§ **Selected text**
------------------------------------------------------------------------

Re: cr> Speculations re/ Cyberpace Inc economics


Sender: •••@••.••• (David S. Bennahum)


Your distinction about consumer-hours being the only scarce resournce
online and that therefore controlling access to the home is a natural
monopolistic objective makes sense.  There is, however, another essential
variable in the equation that's missing, which acts as a bulwark against
monopoly control, and that's ownership of the "network operating system."
The core reason the Interent grew as it did is because no corporate entity
owns the following protocols: TCP/IP, SMTP, HTTP, FTP.  These act as a
neutral foundation, owned by none, on which higher-value applications rest.

------------------------------------------------------------------------

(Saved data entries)
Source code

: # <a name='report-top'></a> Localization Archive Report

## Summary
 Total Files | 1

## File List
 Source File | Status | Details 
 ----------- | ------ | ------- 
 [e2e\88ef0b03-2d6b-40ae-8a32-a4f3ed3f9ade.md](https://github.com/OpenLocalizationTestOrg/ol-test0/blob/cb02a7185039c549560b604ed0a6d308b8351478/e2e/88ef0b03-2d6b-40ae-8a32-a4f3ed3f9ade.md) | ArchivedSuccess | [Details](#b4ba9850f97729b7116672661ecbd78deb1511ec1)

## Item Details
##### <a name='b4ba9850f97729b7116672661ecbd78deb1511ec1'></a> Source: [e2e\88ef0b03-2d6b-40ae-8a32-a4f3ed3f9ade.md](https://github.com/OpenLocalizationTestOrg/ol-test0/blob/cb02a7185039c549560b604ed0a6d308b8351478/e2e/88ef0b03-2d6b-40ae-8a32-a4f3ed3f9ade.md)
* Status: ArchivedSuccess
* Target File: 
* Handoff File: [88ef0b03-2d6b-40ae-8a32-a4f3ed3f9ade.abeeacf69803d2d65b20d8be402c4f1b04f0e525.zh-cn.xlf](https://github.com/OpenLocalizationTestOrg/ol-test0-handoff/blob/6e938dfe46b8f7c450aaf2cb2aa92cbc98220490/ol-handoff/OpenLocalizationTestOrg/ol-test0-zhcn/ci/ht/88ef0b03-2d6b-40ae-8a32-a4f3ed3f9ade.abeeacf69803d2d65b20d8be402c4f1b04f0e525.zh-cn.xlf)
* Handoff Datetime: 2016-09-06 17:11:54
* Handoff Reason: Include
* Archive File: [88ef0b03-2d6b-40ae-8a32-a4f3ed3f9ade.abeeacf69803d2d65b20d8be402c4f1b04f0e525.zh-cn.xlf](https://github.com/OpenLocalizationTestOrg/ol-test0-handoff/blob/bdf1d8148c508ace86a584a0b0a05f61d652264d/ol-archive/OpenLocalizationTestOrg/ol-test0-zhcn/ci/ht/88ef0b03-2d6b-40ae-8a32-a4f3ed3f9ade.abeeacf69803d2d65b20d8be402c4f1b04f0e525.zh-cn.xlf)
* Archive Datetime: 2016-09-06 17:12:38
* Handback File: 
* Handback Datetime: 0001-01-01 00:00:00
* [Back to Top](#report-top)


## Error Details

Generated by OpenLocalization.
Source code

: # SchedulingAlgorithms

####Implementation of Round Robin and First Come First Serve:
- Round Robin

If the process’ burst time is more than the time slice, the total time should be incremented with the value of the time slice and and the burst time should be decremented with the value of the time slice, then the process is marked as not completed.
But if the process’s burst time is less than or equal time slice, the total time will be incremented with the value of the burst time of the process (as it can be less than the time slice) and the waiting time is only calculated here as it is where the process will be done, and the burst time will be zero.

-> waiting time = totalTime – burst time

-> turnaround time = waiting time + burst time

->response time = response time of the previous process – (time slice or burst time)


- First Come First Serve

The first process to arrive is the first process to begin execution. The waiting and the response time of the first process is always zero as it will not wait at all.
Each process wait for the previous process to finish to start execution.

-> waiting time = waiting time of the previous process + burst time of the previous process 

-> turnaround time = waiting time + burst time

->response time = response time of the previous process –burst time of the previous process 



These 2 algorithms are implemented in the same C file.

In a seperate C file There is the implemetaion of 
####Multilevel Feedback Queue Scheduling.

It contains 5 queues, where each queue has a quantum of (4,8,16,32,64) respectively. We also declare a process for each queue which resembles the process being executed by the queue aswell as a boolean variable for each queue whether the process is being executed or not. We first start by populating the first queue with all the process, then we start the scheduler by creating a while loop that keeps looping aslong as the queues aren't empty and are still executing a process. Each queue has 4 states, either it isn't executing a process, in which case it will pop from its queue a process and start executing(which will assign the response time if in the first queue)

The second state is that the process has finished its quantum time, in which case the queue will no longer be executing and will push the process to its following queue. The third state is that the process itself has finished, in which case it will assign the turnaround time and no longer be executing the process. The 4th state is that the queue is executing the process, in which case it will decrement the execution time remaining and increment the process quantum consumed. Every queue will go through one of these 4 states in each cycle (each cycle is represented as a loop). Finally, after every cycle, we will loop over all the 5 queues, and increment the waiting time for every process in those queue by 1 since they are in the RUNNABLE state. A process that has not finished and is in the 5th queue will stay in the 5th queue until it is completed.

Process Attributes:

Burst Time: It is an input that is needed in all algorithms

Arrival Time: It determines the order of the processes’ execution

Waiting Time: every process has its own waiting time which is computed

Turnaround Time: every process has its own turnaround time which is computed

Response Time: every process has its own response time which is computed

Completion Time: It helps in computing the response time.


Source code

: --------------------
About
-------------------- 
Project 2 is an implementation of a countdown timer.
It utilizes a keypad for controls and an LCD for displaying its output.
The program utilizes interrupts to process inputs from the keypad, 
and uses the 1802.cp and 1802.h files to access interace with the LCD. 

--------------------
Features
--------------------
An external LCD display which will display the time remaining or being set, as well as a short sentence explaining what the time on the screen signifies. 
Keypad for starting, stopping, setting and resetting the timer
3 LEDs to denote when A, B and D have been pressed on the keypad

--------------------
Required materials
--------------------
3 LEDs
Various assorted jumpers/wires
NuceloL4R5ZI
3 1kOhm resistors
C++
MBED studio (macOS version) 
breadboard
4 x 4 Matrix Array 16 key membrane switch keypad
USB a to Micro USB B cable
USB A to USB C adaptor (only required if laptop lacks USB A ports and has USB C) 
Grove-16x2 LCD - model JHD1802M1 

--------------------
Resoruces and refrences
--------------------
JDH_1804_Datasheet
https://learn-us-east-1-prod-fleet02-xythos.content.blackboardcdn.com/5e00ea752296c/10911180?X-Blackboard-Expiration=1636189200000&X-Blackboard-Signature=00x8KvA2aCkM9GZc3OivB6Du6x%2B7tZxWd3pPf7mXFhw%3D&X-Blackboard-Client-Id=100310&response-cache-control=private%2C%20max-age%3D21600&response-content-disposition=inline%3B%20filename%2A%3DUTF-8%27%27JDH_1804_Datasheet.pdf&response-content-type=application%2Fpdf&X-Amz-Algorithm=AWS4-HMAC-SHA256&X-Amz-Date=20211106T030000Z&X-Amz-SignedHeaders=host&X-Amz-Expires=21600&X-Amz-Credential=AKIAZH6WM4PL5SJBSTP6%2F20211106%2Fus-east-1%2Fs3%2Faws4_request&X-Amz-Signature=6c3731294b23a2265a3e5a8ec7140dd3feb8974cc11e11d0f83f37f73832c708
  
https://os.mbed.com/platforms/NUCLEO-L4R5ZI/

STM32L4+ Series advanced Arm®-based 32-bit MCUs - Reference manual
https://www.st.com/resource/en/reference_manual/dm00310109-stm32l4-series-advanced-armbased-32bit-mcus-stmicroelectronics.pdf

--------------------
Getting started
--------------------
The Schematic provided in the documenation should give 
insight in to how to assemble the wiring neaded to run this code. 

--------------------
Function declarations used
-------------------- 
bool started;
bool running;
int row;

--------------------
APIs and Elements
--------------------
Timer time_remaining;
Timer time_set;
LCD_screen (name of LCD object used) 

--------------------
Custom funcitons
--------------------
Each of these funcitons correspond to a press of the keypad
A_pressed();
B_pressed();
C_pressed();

------------------------------------------------------------------------

§ **Parts of the exercise**
1. Answer these questions using the post on cyberspace economics.
(a) What does the post call the only scarce resource online?
(b) Which protocols does the post say no corporate entity owns?
(c) What variable does the post say acts as a bulwark against monopoly control?
2. Write the next few sentences of the post on cyberspace economics, picking up right after its final sentence.

§ **Expected results**
1.
(a) Consumer-hours.
(b) TCP/IP, SMTP, HTTP, and FTP.
(c) Ownership of the "network operating system."

2.
The new generation of Net protocols: Java, Shockwave, RealAudio, etc. no
longer fit this mold.  Instead, they are owned by corporations.  With this
in mind, for a corporation to monopolize cyberspace, control of the "local
loop", or access to the consumer, is not enough.  The corporation must also
control the standard for multimedia communications itself.  This gnawing
fear we have is, for instance, that if we all embrace Java, to the point
where it is deeply intertwined with the future Net, it becomes a kind of
Trojan Horse.  Free at first...but leading to monopoly of data-transmission
protocols later...and then what is the cost?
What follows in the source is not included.